Dans la perspective d’une vague de protectionnisme commercial et face à la lutte géopolitique pour l’accès aux matières premières critiques, la finalisation des négociations avec le bloc commercial du Mercosur (Brésil, Argentine, Paraguay et Uruguay) était devenue une véritable obsession pour la Commission européenne. L’élection de Donald Trump a peut-être aussi fait clignoter un certain nombre de feux orange dans les pays du Mercosur car des négociations difficiles autour d’exigences européennes supplémentaires concernant l’accord de Paris sur le climat et la déforestation ont soudainement pu aboutir fin décembre. Ainsi, les lobbies les plus puissants des deux côtés de l’Atlantique, l’agro-industrie en Amérique latine et le secteur technologique en Europe, ont finalement obtenu l’accord dont ils rêvaient depuis longtemps.

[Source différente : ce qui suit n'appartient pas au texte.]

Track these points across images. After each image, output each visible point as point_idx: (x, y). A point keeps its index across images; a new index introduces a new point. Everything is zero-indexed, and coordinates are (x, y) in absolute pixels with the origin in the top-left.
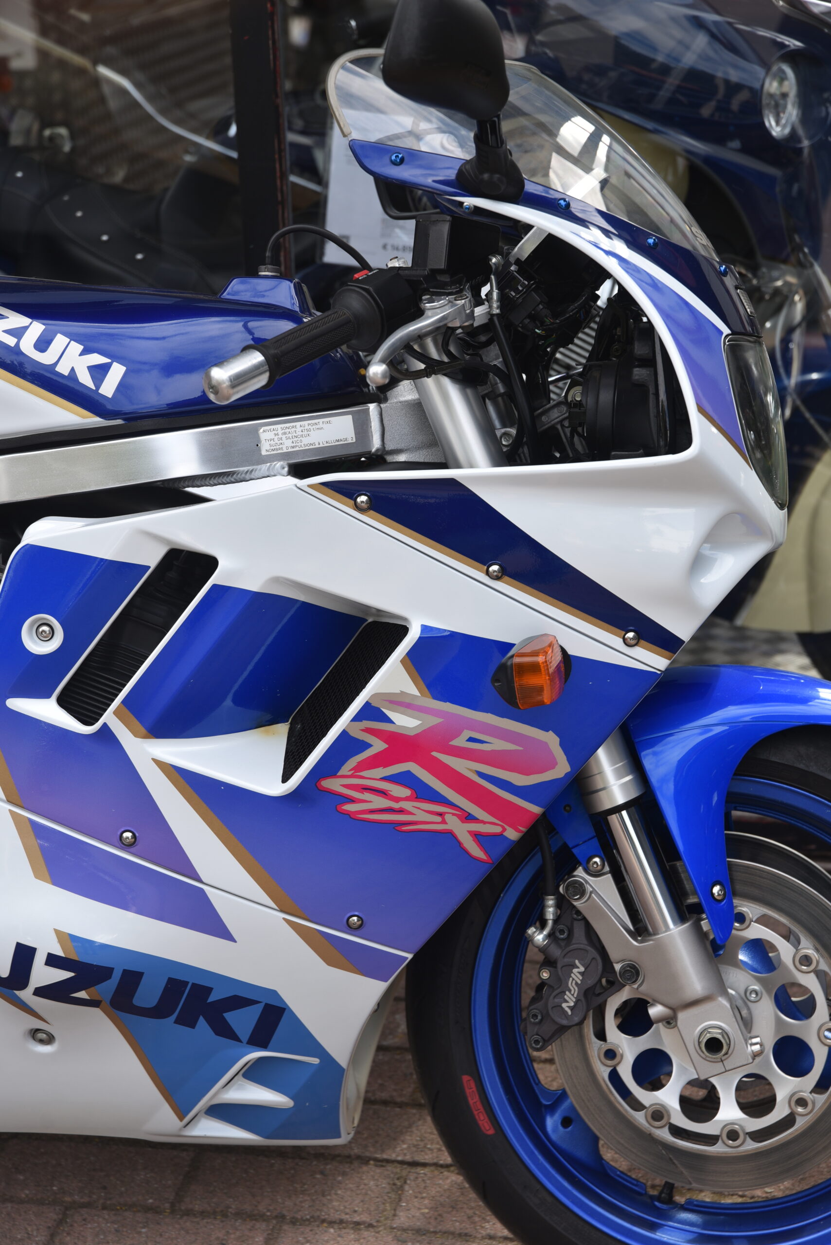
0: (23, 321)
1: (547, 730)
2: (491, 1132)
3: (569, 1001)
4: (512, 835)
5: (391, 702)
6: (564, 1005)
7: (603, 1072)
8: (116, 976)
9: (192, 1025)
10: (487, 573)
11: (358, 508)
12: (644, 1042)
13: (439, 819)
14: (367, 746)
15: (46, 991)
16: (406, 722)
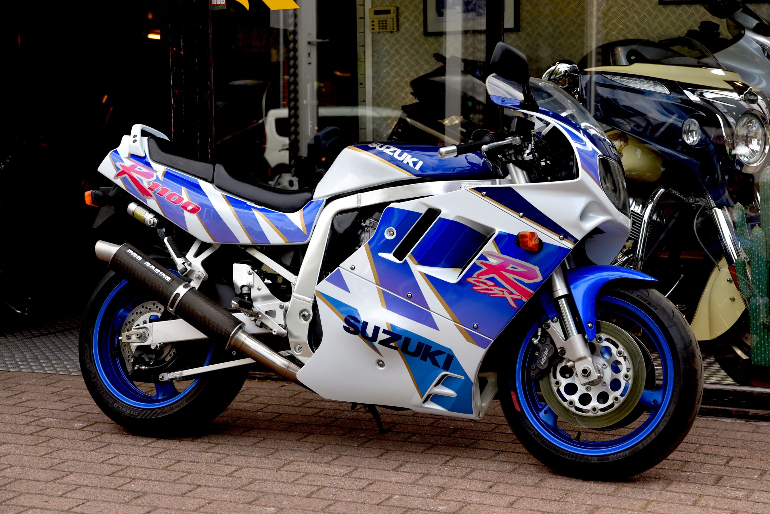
0: (395, 149)
1: (535, 265)
2: (519, 410)
4: (525, 300)
5: (489, 254)
6: (542, 362)
8: (403, 338)
9: (425, 360)
10: (519, 216)
11: (482, 195)
13: (502, 293)
14: (481, 268)
15: (382, 343)
16: (493, 261)
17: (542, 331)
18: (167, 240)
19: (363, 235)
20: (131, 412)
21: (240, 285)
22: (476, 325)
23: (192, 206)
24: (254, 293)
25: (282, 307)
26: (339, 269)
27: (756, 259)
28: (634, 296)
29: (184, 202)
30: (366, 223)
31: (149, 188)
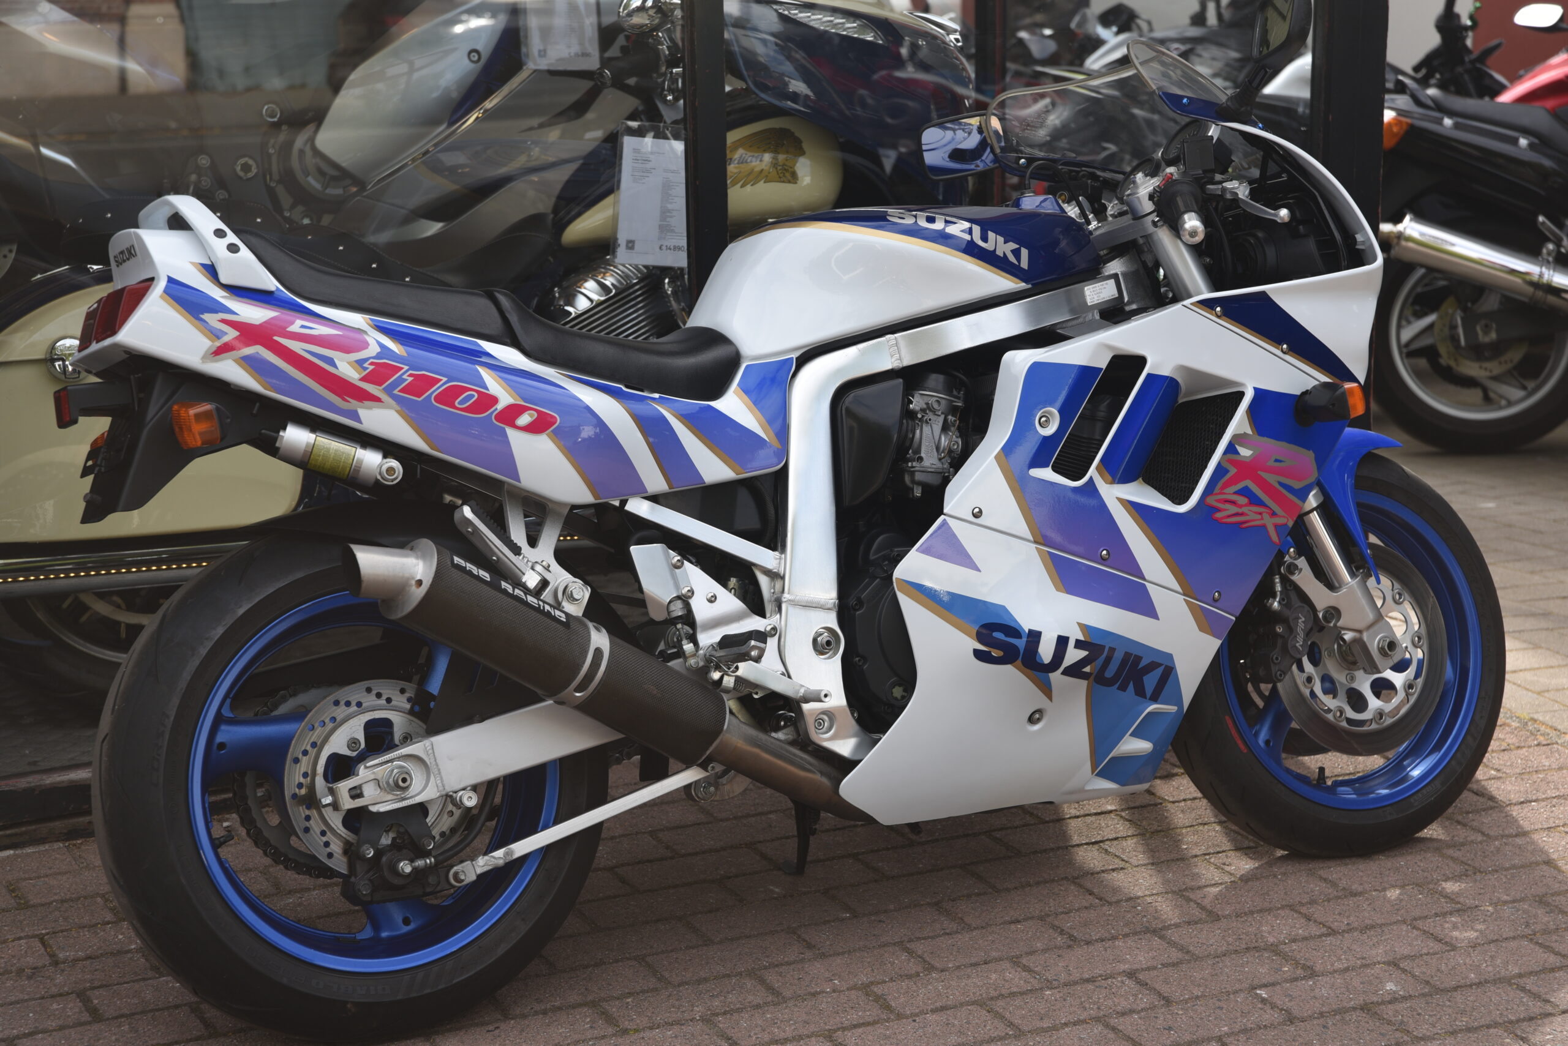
0: (968, 225)
2: (1246, 751)
3: (1298, 642)
4: (1290, 523)
5: (1238, 439)
6: (1297, 645)
7: (1308, 692)
8: (1106, 652)
9: (1125, 689)
10: (1281, 350)
11: (1217, 315)
12: (1323, 671)
13: (1259, 517)
14: (1227, 472)
16: (1245, 453)
17: (1282, 583)
18: (473, 512)
19: (918, 432)
21: (664, 599)
22: (1218, 595)
23: (531, 416)
24: (700, 611)
25: (773, 633)
26: (943, 520)
29: (500, 406)
30: (917, 403)
31: (363, 379)
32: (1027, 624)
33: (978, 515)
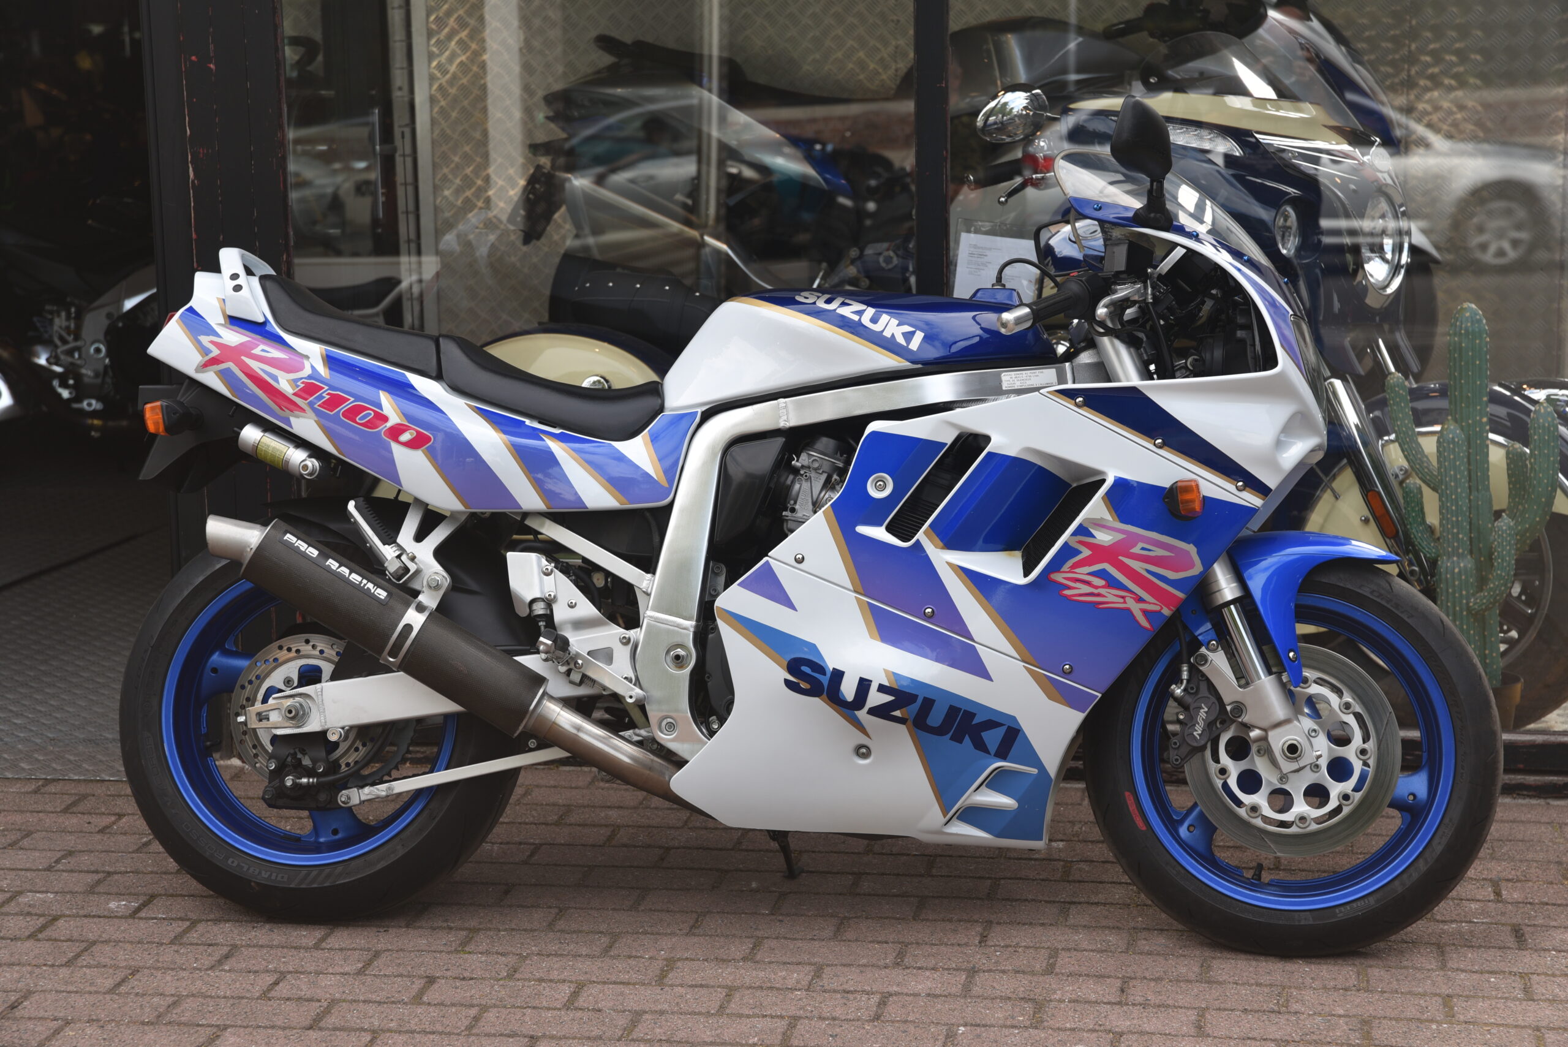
0: (862, 307)
1: (1189, 543)
2: (1144, 828)
3: (1198, 731)
4: (1166, 612)
5: (1095, 524)
6: (1195, 733)
7: (1219, 783)
8: (920, 701)
9: (960, 741)
10: (1155, 444)
11: (1077, 405)
12: (1243, 765)
13: (1121, 600)
14: (1079, 552)
15: (875, 711)
16: (1103, 537)
17: (1190, 672)
18: (356, 507)
19: (797, 486)
20: (271, 875)
21: (528, 598)
22: (1067, 667)
23: (411, 434)
24: (560, 614)
25: (626, 641)
26: (767, 561)
27: (1453, 484)
28: (1365, 591)
29: (389, 424)
30: (801, 461)
31: (295, 394)
32: (831, 663)
33: (800, 561)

Même si, dans le contexte géopolitique actuel, il y sans aucun doute des avantages à renforcer les liens politiques et commerciaux avec des pays dont nous nous sentons proches, les syndicats ne peuvent que dénoncer le maigre résultat de cet accord pour les travailleurs. Des pays comme le Paraguay ou le Brésil et maintenant l'Argentine n'ont pas une très bonne réputation en matière de respect des droits du travail et des droits humains. Ainsi, dans un rapport de 2023, la Commission d'Experts de l'OIT a constaté l'existence d'une large part de travail forcé dans des entreprises agricoles industrielles au Brésil. En Argentine, le droit de grève et le droit à la négociation collective sont attaqués, et de nombreux droits sociaux sont sous pression. En conséquence, le taux de pauvreté a dépassé les 50 %.

Dans ce contexte, les syndicats dénoncent l’incohérence de la Commission européenne. En 2022, celle-ci a élaboré un nouveau modèle de chapitre « Commerce et développement durable » pour les accords commerciaux mais elle ne l’applique pas à l’accord du Mercosur. Ce nouveau modèle donne force aux engagements en matière de droits de l’homme, d’environnement ou du travail en autorisant des sanctions si les engagements ne sont pas respectés. À l’exception d’engagements environnementaux fermes, on ne retrouve aucun élément de ce nouveau modèle dans l’accord du Mercosur. Cet accord utilise l’ancien modèle, qui mise sur le dialogue et la coopération pour résoudre les problèmes éventuels d’application de normes fondamentales du travail auxquelles les partenaires commerciaux se sont engagés.

L’expérience avec la Corée du Sud montre toutefois que compter sur les nobles intentions de l’autre partenaire dans un accord commercial revient souvent à acheter un chat dans un sac. Aucun responsable politique européen n’ignore où le président argentin Milei veut aller en termes de droits humains et du travail, s’il n’était pas limité dans une certaine mesure par la législation nationale et par des accords internationaux. Avec un autre accord du Mercosur, dans lequel les engagements en matière de développement durable auraient été réellement contraignants, on aurait pu donner un coup d’arrêt supplémentaire à ses projets ambitieux. L’application du nouveau modèle de chapitre « Commerce et développement durable » aurait également renforcé le rôle des syndicats et d’autres organisations de la société civile dans le suivi du respect des engagements pris. Aujourd’hui, ces organisations doivent se contenter de nobles promesses et d’un rôle de spectateur. Vu la situation sur le terrain, c’est plus qu’insuffisant. Les syndicats ne peuvent donc pas soutenir cet accord.